The exercise: Copy the lines of all the records, swapping "scientific name" for "species" and changing nothing else. Leave the pictures out.
────────────────────────────────────────
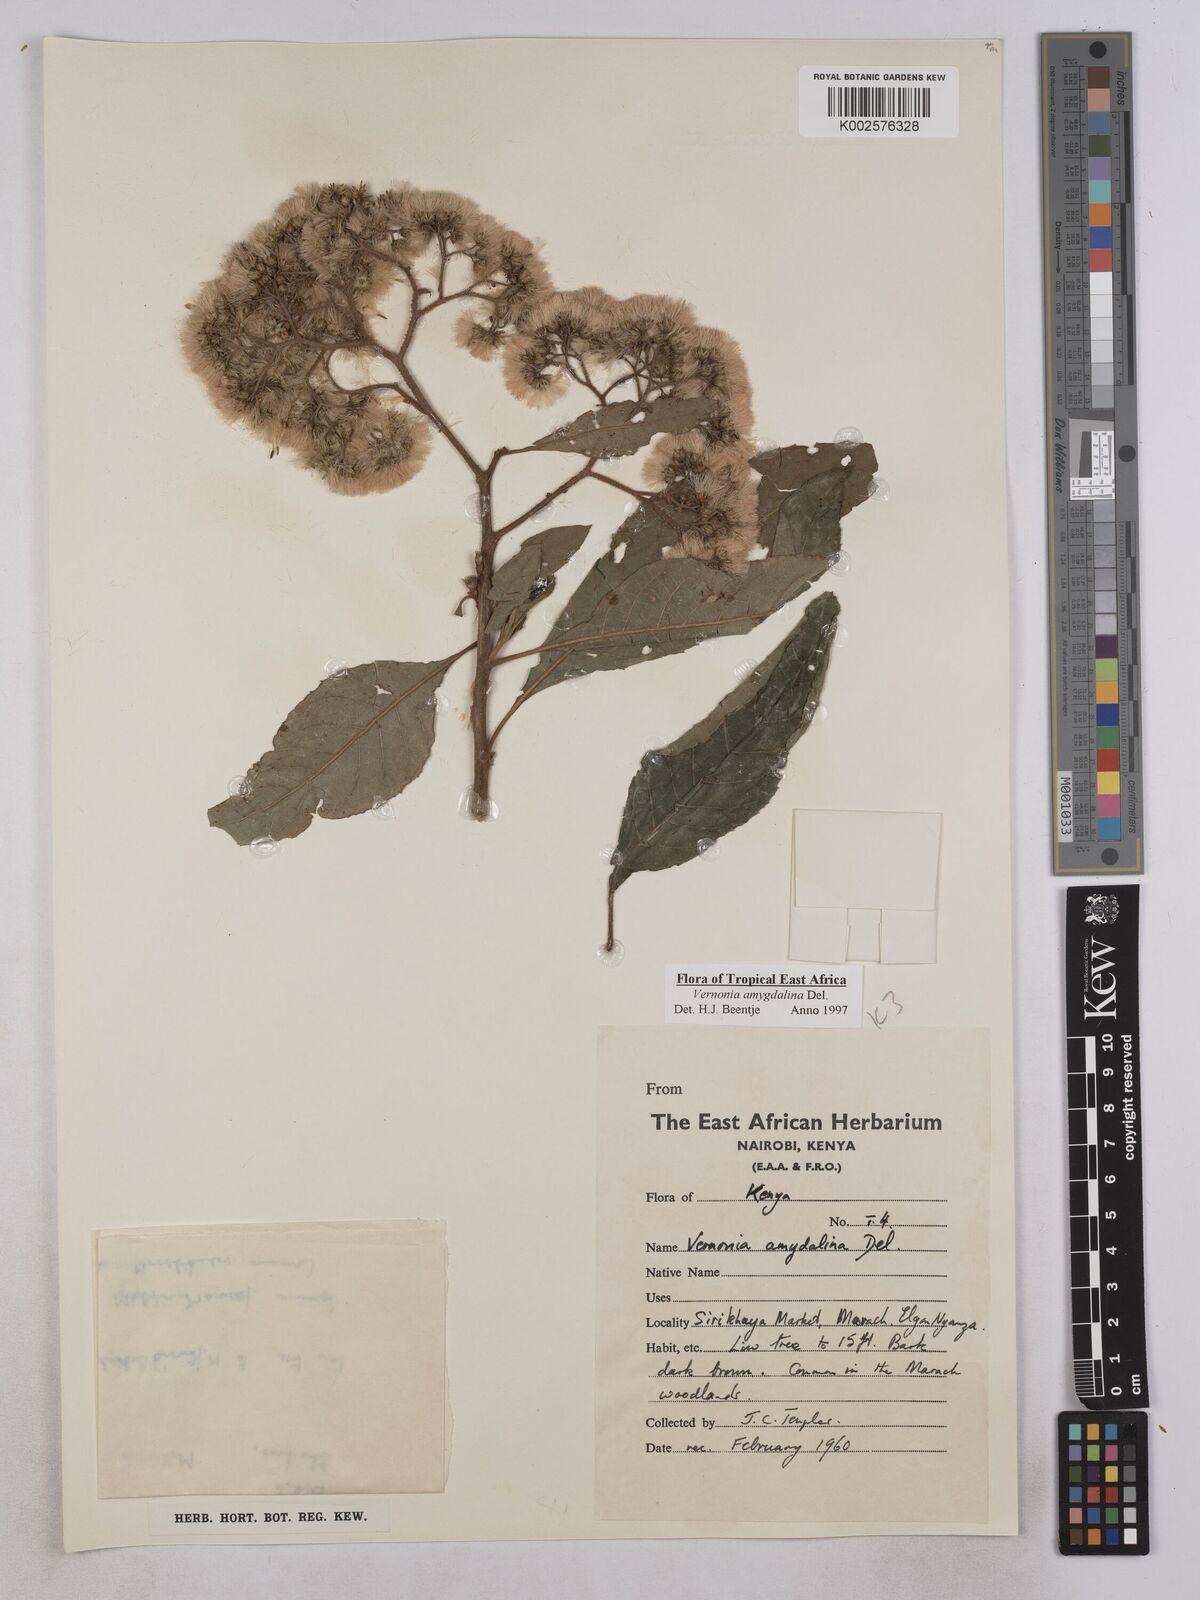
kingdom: Plantae
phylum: Tracheophyta
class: Magnoliopsida
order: Asterales
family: Asteraceae
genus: Gymnanthemum
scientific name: Gymnanthemum amygdalinum
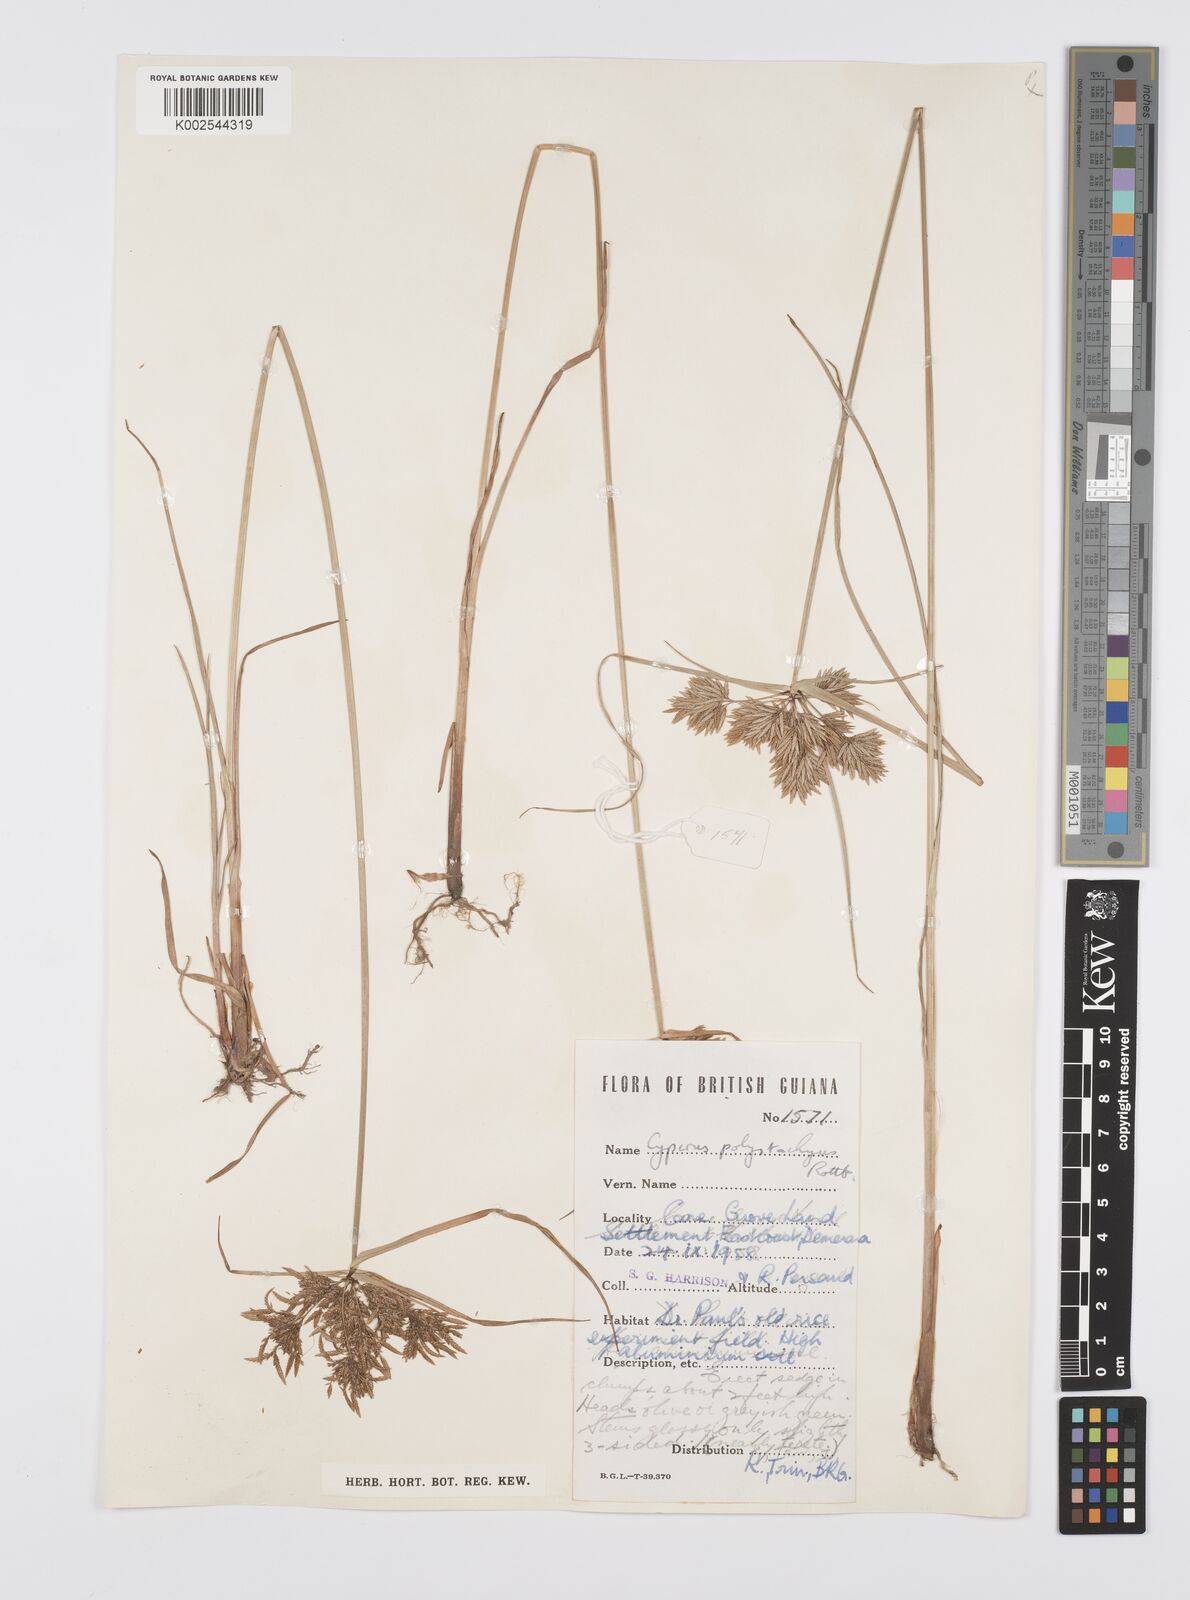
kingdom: Plantae
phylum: Tracheophyta
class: Liliopsida
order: Poales
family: Cyperaceae
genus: Cyperus
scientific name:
────────────────────────────────────────
Output of the task:
kingdom: Plantae
phylum: Tracheophyta
class: Magnoliopsida
order: Asterales
family: Asteraceae
genus: Gymnanthemum
species: Gymnanthemum amygdalinum
kingdom: Plantae
phylum: Tracheophyta
class: Liliopsida
order: Poales
family: Cyperaceae
genus: Cyperus
species:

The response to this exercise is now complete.